This Article was published in the Eugene Register-Guard on July 21, 2011.
Forty-three separate bills were introduced into the 2011 Oregon Legislature that dealt with PERS. Many of those bills would have reduced the costs required to fund PERS benefits. By reducing the amount of money that must be used exclusively for the benefit of PERS members, those bills would have made more money available to benefit all Oregonians. Seven of the bills would have reduced or eliminated the pick up of employee contributions by the people of Oregon.

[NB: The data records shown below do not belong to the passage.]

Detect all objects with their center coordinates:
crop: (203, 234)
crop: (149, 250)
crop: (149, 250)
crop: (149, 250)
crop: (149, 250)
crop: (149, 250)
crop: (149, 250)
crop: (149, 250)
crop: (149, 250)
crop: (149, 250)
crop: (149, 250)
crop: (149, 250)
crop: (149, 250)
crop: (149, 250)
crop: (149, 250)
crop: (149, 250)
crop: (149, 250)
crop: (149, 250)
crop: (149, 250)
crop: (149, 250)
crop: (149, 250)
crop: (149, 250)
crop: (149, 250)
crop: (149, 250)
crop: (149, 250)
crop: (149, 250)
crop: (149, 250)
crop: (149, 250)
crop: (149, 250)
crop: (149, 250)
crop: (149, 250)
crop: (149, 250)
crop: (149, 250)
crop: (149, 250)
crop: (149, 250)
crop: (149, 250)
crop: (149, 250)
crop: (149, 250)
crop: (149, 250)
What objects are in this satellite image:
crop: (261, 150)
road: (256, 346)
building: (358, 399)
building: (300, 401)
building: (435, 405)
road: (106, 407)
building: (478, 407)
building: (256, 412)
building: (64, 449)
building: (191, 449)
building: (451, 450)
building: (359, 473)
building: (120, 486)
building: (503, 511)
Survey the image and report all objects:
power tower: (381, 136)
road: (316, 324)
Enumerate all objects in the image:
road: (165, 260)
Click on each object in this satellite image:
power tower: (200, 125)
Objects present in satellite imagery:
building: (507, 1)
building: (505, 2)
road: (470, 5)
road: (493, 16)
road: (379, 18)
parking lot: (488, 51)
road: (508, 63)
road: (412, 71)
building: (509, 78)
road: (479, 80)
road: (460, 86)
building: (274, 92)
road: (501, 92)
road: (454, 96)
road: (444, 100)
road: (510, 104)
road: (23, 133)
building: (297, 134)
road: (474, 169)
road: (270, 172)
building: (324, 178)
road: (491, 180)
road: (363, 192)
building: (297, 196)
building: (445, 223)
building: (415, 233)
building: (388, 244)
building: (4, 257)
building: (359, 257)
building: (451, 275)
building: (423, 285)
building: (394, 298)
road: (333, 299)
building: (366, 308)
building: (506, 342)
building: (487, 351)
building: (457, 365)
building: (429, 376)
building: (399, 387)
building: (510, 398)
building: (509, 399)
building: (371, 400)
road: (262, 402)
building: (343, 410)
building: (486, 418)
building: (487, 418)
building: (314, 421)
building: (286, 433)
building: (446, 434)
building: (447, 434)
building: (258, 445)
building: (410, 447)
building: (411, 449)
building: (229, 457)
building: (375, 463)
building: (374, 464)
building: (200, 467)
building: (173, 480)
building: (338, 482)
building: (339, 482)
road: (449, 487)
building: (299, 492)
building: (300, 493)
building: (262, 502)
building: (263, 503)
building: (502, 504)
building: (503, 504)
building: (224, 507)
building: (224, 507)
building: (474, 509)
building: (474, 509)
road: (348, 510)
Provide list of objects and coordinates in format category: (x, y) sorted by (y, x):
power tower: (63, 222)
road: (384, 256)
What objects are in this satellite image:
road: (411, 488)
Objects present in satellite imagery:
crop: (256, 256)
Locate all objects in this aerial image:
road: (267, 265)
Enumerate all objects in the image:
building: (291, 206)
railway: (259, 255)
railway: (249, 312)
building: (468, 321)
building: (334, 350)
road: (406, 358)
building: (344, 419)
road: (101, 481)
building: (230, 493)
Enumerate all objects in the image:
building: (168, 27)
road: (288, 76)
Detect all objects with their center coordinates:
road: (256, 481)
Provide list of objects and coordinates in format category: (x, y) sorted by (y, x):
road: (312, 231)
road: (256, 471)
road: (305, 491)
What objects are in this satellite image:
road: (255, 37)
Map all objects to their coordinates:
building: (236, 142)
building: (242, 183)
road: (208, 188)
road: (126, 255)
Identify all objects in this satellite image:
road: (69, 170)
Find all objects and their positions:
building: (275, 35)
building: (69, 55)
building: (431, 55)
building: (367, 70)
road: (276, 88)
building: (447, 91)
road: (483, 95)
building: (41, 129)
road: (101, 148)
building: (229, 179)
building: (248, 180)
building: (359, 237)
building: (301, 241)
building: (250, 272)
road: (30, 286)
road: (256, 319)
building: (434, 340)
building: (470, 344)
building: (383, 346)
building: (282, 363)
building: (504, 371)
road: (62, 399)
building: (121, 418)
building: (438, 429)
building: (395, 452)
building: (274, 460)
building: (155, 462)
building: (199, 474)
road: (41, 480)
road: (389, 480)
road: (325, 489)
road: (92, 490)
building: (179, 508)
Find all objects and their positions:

Out of those forty-three PERS bills, one bill, HB 2456, made a substantive change to PERS benefits. It prohibits PERS from paying increased benefits intended to offset Oregon income tax to PERS retirees who do not pay Oregon income tax. This reduction in benefits only applies to persons who have an effective PERS retirement date after 2011 or who first receive PERS retirement benefits after 2011. As a result, existing PERS employees who are eligible to retire have until the end of the year to do so and still receive that tax payment if they move to another state.
When you look at the members of the 2011 legislature, it is not surprising that no meaningful changes were made to PERS. In fact, it’s surprising that HB 2456 was even voted on. That’s because most of legislators are PERS members and someday they will receive PERS benefits. A reduction in those benefits would negatively affect them and their families and it is contrary to human nature for people to take such actions. That is probably why legislators were not permitted to join PERS for the first twenty-five years that PERS existed. That all changed, however, in 1971 when the Attorney General withdrew a 1963 opinion and ruled that legislators could join PERS.
It is this financial conflict of interest that most legislators have that caused the 1989 legislature to establish PERS funding as the State’s highest financial priority. That year eighty-two of the ninety legislators were PERS members. Most of the legislators who have taken office after 1989 have also joined PERS and, like their predecessors, their personal financial stake in PERS benefits has made them reluctant to make PERS changes. If government cutbacks are required, those cutbacks must be made to the services that are provided to the people. Cutbacks cannot be made to public employee benefits.
You just have to look around to see the consequences of the PERS priority. Look at the Lane County Sheriff. To eliminate a $3.2 million dollar deficit he is reducing patrol hours and jail beds. These service reductions degrade public safety while at the same time the Sheriff’s Department will be spending $1.39 million for PERS pick up contributions and over $3.9 million in employer contributions and PERS bond payments. Look at School District 4J. Its website states “4J plans to reduce staff and spending, close schools, spend reserves in 2011–12 to address $21.7 million budget shortfall.” These reductions all have a negative impact on the education of children yet, during the same period, the District will be paying over $4 million in PERS pick up payments and millions more in employer contributions and PERS bond payments. Neither the Sheriff nor the School District has suggested reducing PERS benefits in order to maintain services. One reason they have not made this suggestion is because it is against the law. No matter what happens to the people of Oregon, PERS legislators have made sure that PERS benefits cannot be modified without the consent of the PERS members.
Even if the PERS legislators wanted to reduce PERS benefits they saw what happened to Greg Macpherson. They know they would incur the wrath of the public employee unions if they tried to make PERS reductions and that can be politically fatal. According to the March 7, 2010 Willamette Weekly, “Macpherson’s role in the 2003 PERS reform cost him dearly when he ran for Attorney General in 2008. The public employee unions punished him by throwing extensive financial support to the eventual winner, John Kroger”. PERS legislators understand that message and it is another reason why legislative PERS reform is unlikely as long as PERS members control the legislature. And besides, the PERS legislators had more important matters to attend to in 2011. They had to make sure that Oregon had its very own official State Dirt.